Ms. Bellfonte pointed out that:
while the figure is hardly exorbitant in the realm of cultural philanthropy, which vastly outpaces social-service philanthropy, it represents more than twice the amount of the biggest gift ever made by an individual to the Food Bank for New York City. The all too obvious irony is that it is just this sort of fracture in the city’s psychology that might find trenchant expression in a piece of writing by Tom Wolfe.
Mr. Marx, promoting the Tom Wolfe papers acquisition story in an interview with the Times when NYPL’s press release came out, similarly observed the Wolfe penchant for writing about the wealthy and class divides while staying away from impolitic specific mention of such hot-button terms:
Tom Wolfe has been a citizen and analyst and critic of New York society in the midst of some of its greatest controversies,” . . . His work touches on so much of the sociology of the city. . 
Yep, one of Mr. Wolfe’s Vanity Fair stories in 2009 was titled “The Rich Have Feelings Too,” synopsised in the Wall Street Journal (August 27, 2009, The Horror of Flying Commercial After Private Jets): The rich don’t like the experience of being cut down to size when they have to fly commercial airlines like everybody else.

Aside from countering the bad press of the Edmund Morris announcement, why was the NYPL, governed by its wealthy trustees, so very eager to acquire the Tom Wolfe collection that they leaped to spend $2.15 million on it at this time?  Does acquisition of the caricaturing work tame it?  Make it seem somehow friendlier, more manageable?  Put it in is place?  Relegate Mr. Wolfe to a court jester role?  Does it signify that Mr. Wolfe has been invited safely into the club?

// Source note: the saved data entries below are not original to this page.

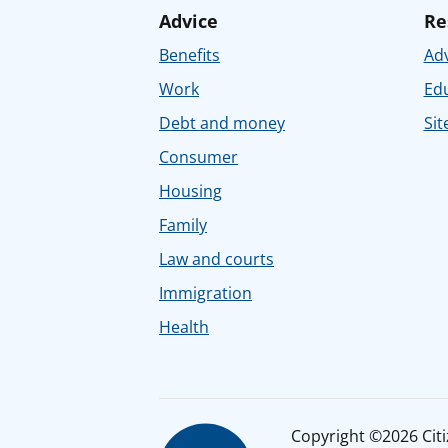
Advice
Re
Benefits
Adv
Work
Ed
Debt and money
Sit
Consumer
Housing
Family
Law and courts
Immigration
Health
Copyright ©2026 Citiz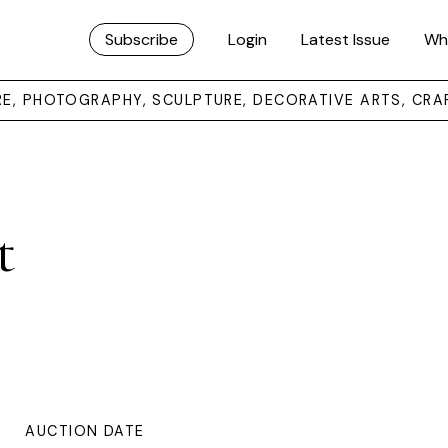
Subscribe
Login
Latest Issue
Wh
URE, PHOTOGRAPHY, SCULPTURE, DECORATIVE ARTS, CRA
t
AUCTION DATE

According to the Times, the Wolfe collection, already 190 boxes of material, will take up “about 100 linear feet” of the ever more limited shelf space the NYPL is fast reducing with its plans to sell off libraries and destroy the Central Reference Library stacks.  See: Wednesday, November 27, 2013, Are NYPL Trustees Flying Blind on The Basics? Numbers To Inform Them About The Drastic Dwindling of Books In Manhattan’s Principal Libraries Are Missing From Their Minutes, and Thursday, November 21, 2013, Drastically Reducing Manhattan’s Main Library Space (At City Expense), The NYPL Was Only Just Recently Increasing Its Space (At City Expense).

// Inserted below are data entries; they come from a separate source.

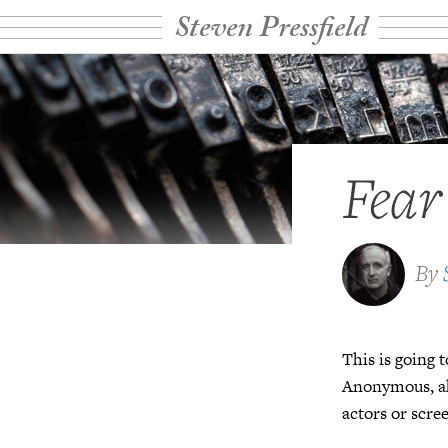
Steven Pressfield
Fear
By
This is going t
Anonymous, ak
actors or scre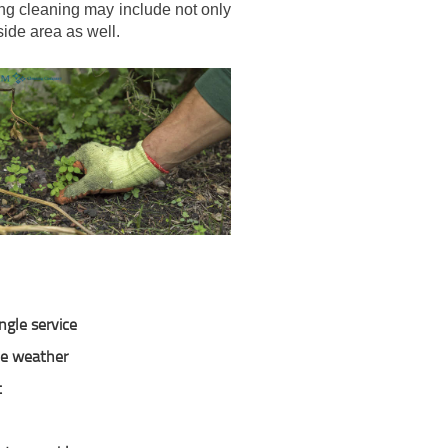
ing cleaning may include not only
ide area as well.
ngle service
the weather
t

The NYPL’s conception is that as it makes shelf space for books in Manhattan ever more limited and precious it doesn’t need to maintain shelf space for its books and collections in Manhattan; that instead, it is sufficient to send its books and collections off to Princeton in southern New Jersey. 

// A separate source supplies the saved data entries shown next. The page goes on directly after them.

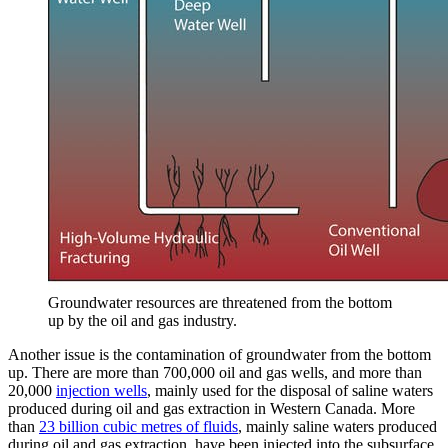
Groundwater resources are threatened from the bottom
up by the oil and gas industry.
Another issue is the contamination of groundwater from the bottom
up. There are more than 700,000 oil and gas wells, and more than
20,000
injection wells
, mainly used for the disposal of saline waters
produced during oil and gas extraction in Western Canada. More
than
23 billion cubic metres of fluids
, mainly saline waters produced
during oil and gas extraction, have been injected into the subsurface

Will Mr. Wolfe’s collection be shipped off to New Jersey too?

Mr. Wolfe seems to think he has cut a different deal with the library.  According to the Times, Mr. Wolfe values his collection enough to have that collection occupy top-price Manhattan real estate.  It is:   “Currently in storage in Mr. Wolfe’s apartment building on the Upper East Side of Manhattan.”

As for the future, Mr. Wolfe seems to envision that his collection will continue to occupy that kind of real estate even though this is exactly the sort of real estate that the NYPL is very busy finagling to sell as it plans the shrinkage of libraries:
“I feel like I’m not parting with it,” Mr. Wolfe said. “After all, it will be just down the street.”
Will it really?

If Mr. Wolfe feels up to writing a serious saga about class distinction and class conflict in today’s world he could write brutally, acerbicly, and with all the profligate exclamation points and capital letters he wants about how libraries, our institutions of Democracy, the `great equalizersaccording to Rolling Stone Keith Richards, are now being sold off in real estate deals calculated to benefit a privileged few, not the public.  That saga, well written, is one that ought to stand the test of time.